An informational interview is a 15-20 minute one-to-one meeting with someone who can give you information about an industry, a job, an organisation or a career you are interested in. They’ll help you gain valuable insight and information that can help you plot out a career path that’s suitable for your skills, experience, and interests.
As you are there to learn, you may decide that your chosen industry isn’t for you, but that’s ok. It’s better than getting into the industry and then realising you don’t like it!
Benefits to an Informational Interview
- As it’s not a job interview you can more relaxed and ask things about a company, industry, or job role you really are interested in.
- It’s a great way to hone the way you present yourself before you go to interviews.
- It shows that you are in control of your career.
- If you make a good impression you may find more doors open - it's a great way to gain exposure to what’s known as the ‘hidden job market’, that is jobs that aren't advertised online.
- It's a good way to start to build your network of people - and they might know other people who could help you.
If you don’t know anyone in your immediate group, think about people in your wider circle for example your friends’ parents, your parents’ friends or university alumni groups (i.e. on LinkedIn). Failing that you can research online the industries you want to work in, career roles you might be interested in and even companies you like the idea of.
Informational Interview Email Request
Once you have the names and contact details of people you want to reach out to you can send them an email asking for an informational interview. You’ll need a clear message about why you’re reaching out and an easy-to-understand request. Here are a few things to remember:
- Ask for help, for example by saying “I hope you’ll be able to help me out with…”.
- Provide an angle or story of why you'd like to meet. You may have found them on LinkedIn and think they are in the position you'd like in five years' time. Perhaps you have the same degree or went to the same university. Perhaps you have a friend in common.
- Be extremely considerate. Acknowledge how busy your contact must be and say that even 15-20 minutes would be appreciated.
- Emphasise that you are interested in their perspective on their job and experience in the industry, and not looking for a job.
A few days later, follow your email up with a call. If you’ve emailed lots of people, keep a log of them so you know when to follow up the email. You’ll probably find that lots of people will be too busy to contact you, but don't be too disheartened. A few will be very happy to help in aiding your career.
Before the Interview
Prepare a list of informed questions ahead of time with a clear understanding of what you would like to take away from the interview. They could revolve around:
- Whether you would enjoy the job and industry - what’s good and what’s not so good about working in the industry and job role, and what does a typical working day involve.
- Whether you would be qualified to work in the job, industry and specific company - how did he/she get into the industry, what are backgrounds of people who work there, what employers are looking for, are there any specific qualifications that are often needed and what makes people successful working there.
- What future does the industry have - what’s changing in the sector and what are the challenges that the industry faces.
You can also prepare how you might talk about yourself if asked. This could include what you are currently doing and your 3-5 year career goals. As you are just starting out you can be truthful and say that you are not yet sure what you want to do but there are a number of options you are interested in exploring.

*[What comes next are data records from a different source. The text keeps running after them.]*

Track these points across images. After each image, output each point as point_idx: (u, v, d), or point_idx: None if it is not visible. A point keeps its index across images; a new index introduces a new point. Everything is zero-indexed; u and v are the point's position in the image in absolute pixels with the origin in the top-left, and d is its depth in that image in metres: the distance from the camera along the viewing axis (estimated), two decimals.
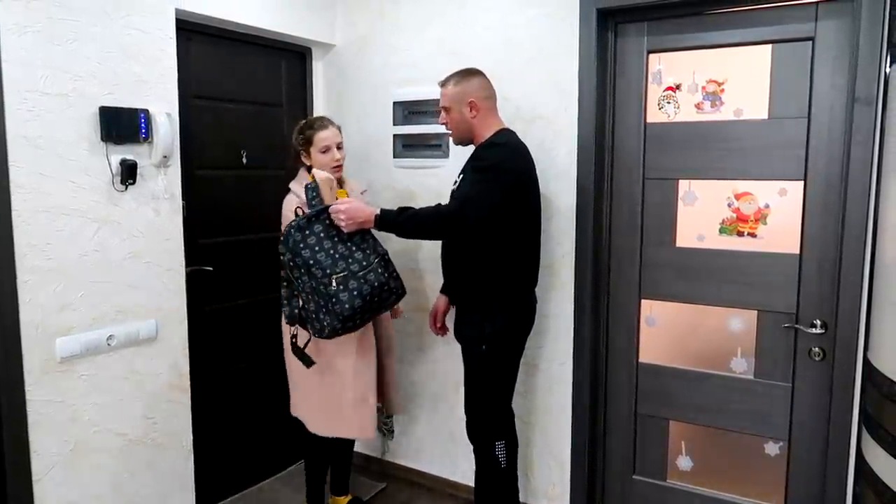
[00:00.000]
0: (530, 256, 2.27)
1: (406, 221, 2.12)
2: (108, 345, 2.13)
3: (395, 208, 2.16)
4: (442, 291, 2.52)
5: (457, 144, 2.32)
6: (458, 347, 2.31)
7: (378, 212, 2.12)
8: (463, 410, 2.34)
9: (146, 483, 2.30)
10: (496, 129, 2.21)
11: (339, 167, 2.35)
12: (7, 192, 1.86)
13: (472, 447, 2.34)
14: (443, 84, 2.25)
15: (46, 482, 2.01)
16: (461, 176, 2.22)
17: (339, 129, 2.39)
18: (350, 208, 2.11)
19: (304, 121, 2.44)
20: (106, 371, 2.15)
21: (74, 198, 2.02)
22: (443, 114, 2.27)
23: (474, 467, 2.36)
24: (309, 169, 2.36)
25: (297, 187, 2.31)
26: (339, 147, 2.35)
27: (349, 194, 2.37)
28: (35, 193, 1.92)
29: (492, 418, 2.27)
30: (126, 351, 2.20)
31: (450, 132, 2.29)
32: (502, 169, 2.10)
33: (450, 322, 2.49)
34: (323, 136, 2.31)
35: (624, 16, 2.38)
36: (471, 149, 2.26)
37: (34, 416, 1.96)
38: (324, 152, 2.31)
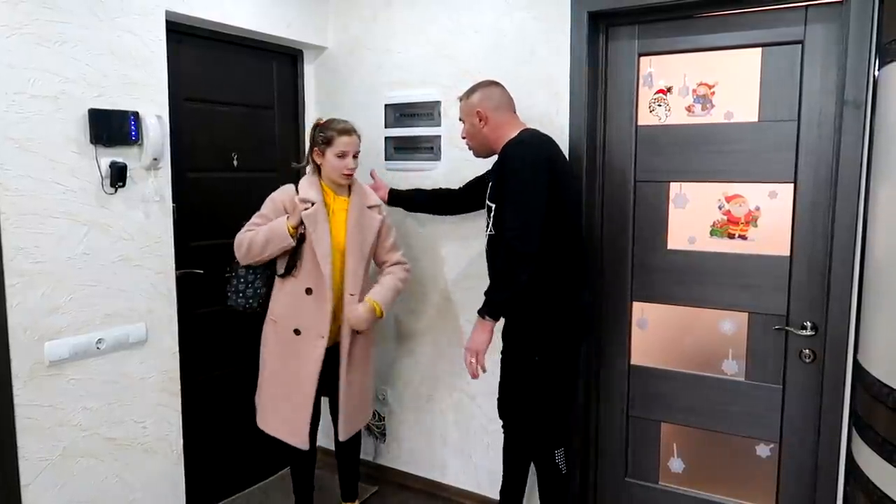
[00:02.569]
0: (574, 252, 2.16)
1: (496, 293, 2.04)
2: (98, 348, 2.12)
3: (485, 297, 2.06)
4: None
5: (477, 156, 2.30)
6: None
7: (483, 317, 2.06)
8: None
9: (136, 488, 2.28)
10: (515, 132, 2.14)
11: (349, 175, 2.33)
12: None
13: (502, 457, 2.32)
14: (460, 98, 2.30)
15: (35, 487, 1.99)
16: (489, 183, 2.17)
17: (359, 138, 2.37)
18: (470, 349, 2.08)
19: (329, 119, 2.39)
20: (95, 375, 2.13)
21: (63, 200, 2.01)
22: (462, 127, 2.30)
23: (500, 478, 2.33)
24: (318, 169, 2.36)
25: (305, 185, 2.32)
26: (354, 156, 2.34)
27: (351, 208, 2.34)
28: (23, 196, 1.91)
29: (553, 428, 2.20)
30: (116, 355, 2.18)
31: (470, 146, 2.29)
32: (531, 161, 2.01)
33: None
34: (344, 142, 2.29)
35: (615, 19, 2.38)
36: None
37: (22, 421, 1.95)
38: (339, 157, 2.30)
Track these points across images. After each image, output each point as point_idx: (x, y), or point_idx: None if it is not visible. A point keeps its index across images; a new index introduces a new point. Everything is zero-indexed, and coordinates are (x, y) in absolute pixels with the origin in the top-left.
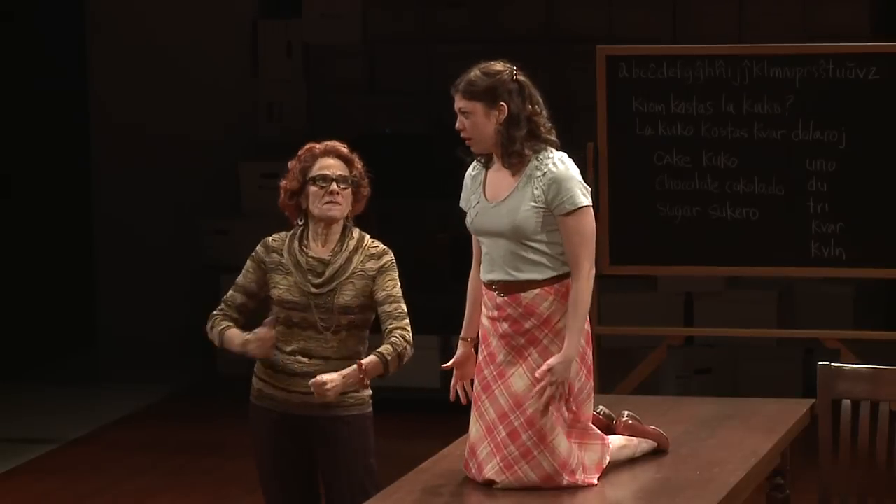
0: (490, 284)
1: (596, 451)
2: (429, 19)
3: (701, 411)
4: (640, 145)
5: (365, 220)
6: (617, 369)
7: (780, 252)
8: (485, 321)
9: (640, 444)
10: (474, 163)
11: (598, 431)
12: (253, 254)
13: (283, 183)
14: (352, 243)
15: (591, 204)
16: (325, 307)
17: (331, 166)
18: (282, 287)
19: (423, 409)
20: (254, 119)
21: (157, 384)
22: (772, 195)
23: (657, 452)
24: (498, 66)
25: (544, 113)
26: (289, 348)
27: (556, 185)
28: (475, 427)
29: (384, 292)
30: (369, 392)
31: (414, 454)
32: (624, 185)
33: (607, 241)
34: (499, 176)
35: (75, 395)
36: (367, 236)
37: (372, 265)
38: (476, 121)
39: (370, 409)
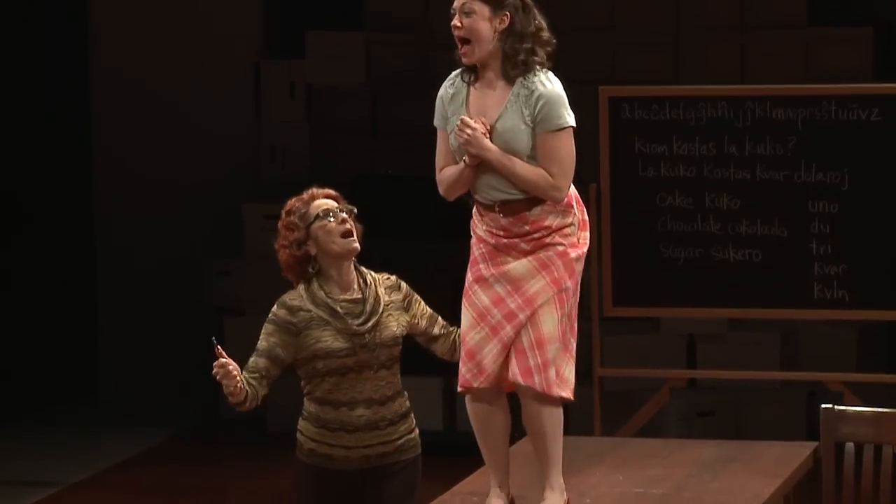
0: (491, 206)
1: (571, 367)
2: (432, 60)
3: (704, 454)
4: (643, 186)
5: (368, 260)
6: (619, 412)
7: (783, 294)
8: (482, 233)
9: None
10: (452, 80)
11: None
12: (272, 317)
13: (282, 242)
14: (368, 277)
15: (574, 126)
16: (373, 344)
17: (328, 203)
18: (327, 339)
19: (426, 452)
20: (257, 160)
21: (159, 427)
22: (774, 237)
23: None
24: None
25: (544, 34)
26: (346, 398)
27: (546, 103)
28: (472, 333)
29: (424, 317)
30: (417, 431)
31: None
32: (626, 226)
33: (610, 283)
34: (484, 94)
35: (77, 438)
36: (368, 270)
37: (396, 297)
38: (477, 23)
39: (420, 450)
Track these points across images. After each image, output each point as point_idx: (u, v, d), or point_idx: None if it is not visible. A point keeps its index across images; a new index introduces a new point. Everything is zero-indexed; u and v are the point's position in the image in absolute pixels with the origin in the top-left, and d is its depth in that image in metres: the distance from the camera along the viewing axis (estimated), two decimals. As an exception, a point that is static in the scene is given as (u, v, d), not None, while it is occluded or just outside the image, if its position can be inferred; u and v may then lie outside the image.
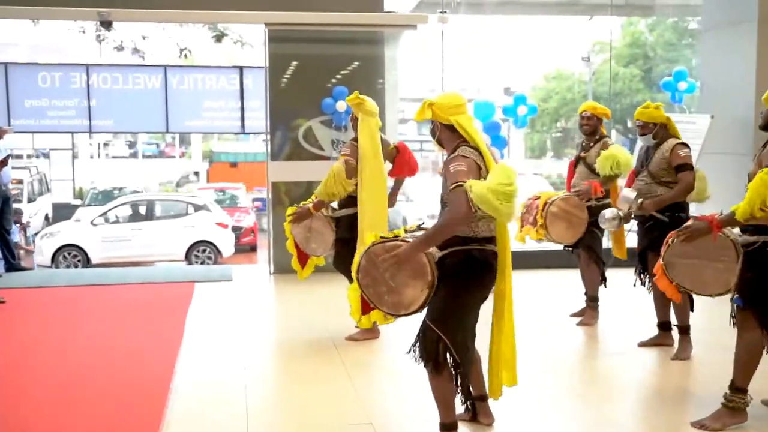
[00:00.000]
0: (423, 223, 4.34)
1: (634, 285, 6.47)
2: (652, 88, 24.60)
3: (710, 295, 4.73)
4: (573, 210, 6.57)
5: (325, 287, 7.83)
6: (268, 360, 6.15)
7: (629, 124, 25.50)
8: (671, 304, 5.88)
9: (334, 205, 6.38)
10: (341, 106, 8.71)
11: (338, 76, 9.00)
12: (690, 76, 9.06)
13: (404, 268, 3.85)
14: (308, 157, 9.08)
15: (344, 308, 6.73)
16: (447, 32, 9.33)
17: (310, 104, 8.97)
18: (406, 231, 4.16)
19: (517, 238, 6.88)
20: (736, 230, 4.45)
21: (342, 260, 6.25)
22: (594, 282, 6.85)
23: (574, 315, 7.01)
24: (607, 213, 6.08)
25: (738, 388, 4.41)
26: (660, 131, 5.79)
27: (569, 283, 7.73)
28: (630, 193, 5.82)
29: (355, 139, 6.18)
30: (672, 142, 5.73)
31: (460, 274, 3.87)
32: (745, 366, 4.39)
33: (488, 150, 3.98)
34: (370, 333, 6.32)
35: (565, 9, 15.76)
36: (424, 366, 3.93)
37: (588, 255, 6.74)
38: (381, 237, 4.06)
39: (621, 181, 6.51)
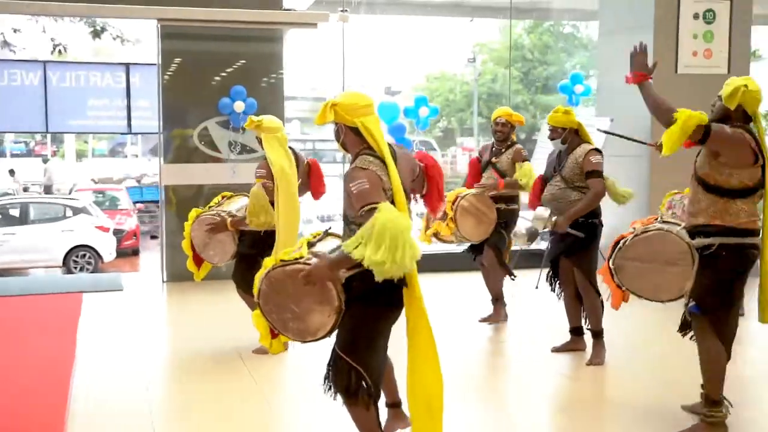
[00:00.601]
0: (330, 229, 4.08)
1: (536, 287, 6.50)
2: (531, 89, 25.31)
3: (661, 301, 4.56)
4: (483, 208, 6.53)
5: (223, 295, 7.49)
6: (172, 378, 5.76)
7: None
8: (583, 309, 5.89)
9: (240, 212, 6.06)
10: (239, 106, 8.39)
11: (236, 75, 8.65)
12: (565, 78, 9.24)
13: (311, 292, 3.55)
14: (204, 159, 8.70)
15: (246, 318, 6.46)
16: (333, 31, 9.15)
17: (206, 104, 8.60)
18: (309, 243, 3.86)
19: (422, 239, 6.76)
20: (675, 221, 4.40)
21: (240, 275, 5.97)
22: (498, 283, 6.88)
23: (484, 320, 6.95)
24: (522, 228, 6.08)
25: (713, 401, 4.25)
26: (570, 136, 5.74)
27: (474, 286, 7.64)
28: (544, 212, 5.78)
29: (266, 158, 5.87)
30: (586, 147, 5.68)
31: (369, 298, 3.58)
32: (713, 376, 4.23)
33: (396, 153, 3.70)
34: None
35: (460, 11, 15.92)
36: (339, 397, 3.68)
37: (494, 254, 6.67)
38: (281, 260, 3.70)
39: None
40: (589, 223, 5.67)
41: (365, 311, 3.59)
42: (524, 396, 5.29)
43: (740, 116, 4.18)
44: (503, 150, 6.66)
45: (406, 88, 26.36)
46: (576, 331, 6.06)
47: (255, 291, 3.74)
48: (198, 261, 6.17)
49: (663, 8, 8.17)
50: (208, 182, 8.62)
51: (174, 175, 8.67)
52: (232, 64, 8.72)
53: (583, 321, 6.00)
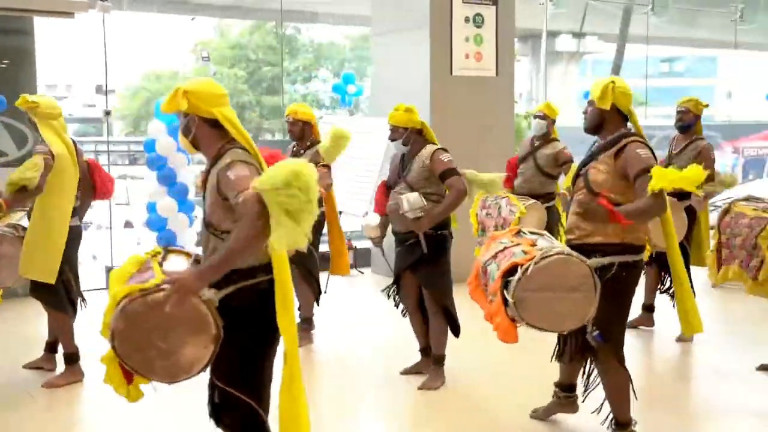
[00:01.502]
0: (169, 245, 3.63)
1: (324, 291, 6.21)
2: (257, 90, 25.26)
3: (563, 331, 4.07)
4: None
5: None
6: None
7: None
8: (429, 331, 5.39)
9: (25, 222, 5.27)
10: (-9, 105, 7.36)
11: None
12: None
13: (181, 322, 2.99)
14: (-60, 166, 7.54)
15: (34, 344, 5.68)
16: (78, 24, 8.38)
17: (-57, 103, 7.43)
18: (160, 263, 3.34)
19: None
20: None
21: (41, 286, 5.17)
22: (308, 303, 6.38)
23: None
24: (371, 221, 5.51)
25: (622, 423, 4.11)
26: (412, 137, 5.22)
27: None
28: (372, 221, 5.31)
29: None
30: (431, 148, 5.16)
31: (252, 319, 3.14)
32: (620, 402, 4.11)
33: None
34: (72, 375, 5.35)
35: (185, 8, 15.29)
36: None
37: (300, 273, 6.11)
38: (140, 290, 3.04)
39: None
40: (438, 235, 5.13)
41: (249, 336, 3.15)
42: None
43: (615, 117, 3.97)
44: (302, 150, 6.28)
45: (120, 86, 25.26)
46: (425, 352, 5.54)
47: (105, 331, 3.07)
48: None
49: (437, 11, 8.30)
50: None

It’s also a good idea to state at the outset that you’re interested in talking to 10 or 15 industry experts during your information-gathering phase as they'll process this and might be able to give you another contact.
While you are there
- Be on time
- Be smart
- Don’t waste more than the time allocated
- Introduce yourself
- Thank them in advance for their time
- Show them you are listening by taking notes if necessary
You can start by breaking the ice with one of your questions, and hopefully, the conversation will flow from there! Perhaps let them know what you want from the industry, for example, "I'm currently at university and will graduate next year. I am thinking about entering into a career in marketing and I’m interested in the different ways that people get into their career, how best to position myself at interviews, what companies I might like to work for and whether the industry is really for me."
At the end of the meeting ask for recommendations for two or three more people who would be good to talk to as you continue your informational interviewing journey.
The Next Day
Send them a thank-you note - preferably handwritten - to thank them for their time and expertise. Be specific, for example mentioning what you learnt from the interaction or what concrete actions you are going to take based on their advice.
Keep a record of who you met, what you learnt from them, what more you'd like to know, and what your next steps should be.
Follow up with an update on the meetings you’ve had with the people she/he recommended and the results of your interviewing. If you’ve taken specific advice, let them know that you’ve followed up on this and what the outcomes have been.
Remember that these informational interviews can help you build future working relationships and they aren’t just useful for their one-time advice—they can become a long-term part of your network. Every few months write round to everyone you have met and let them know how you are getting on. When you make a key decision, for example, gain employment, let them know and thank them for their time in helping you get there.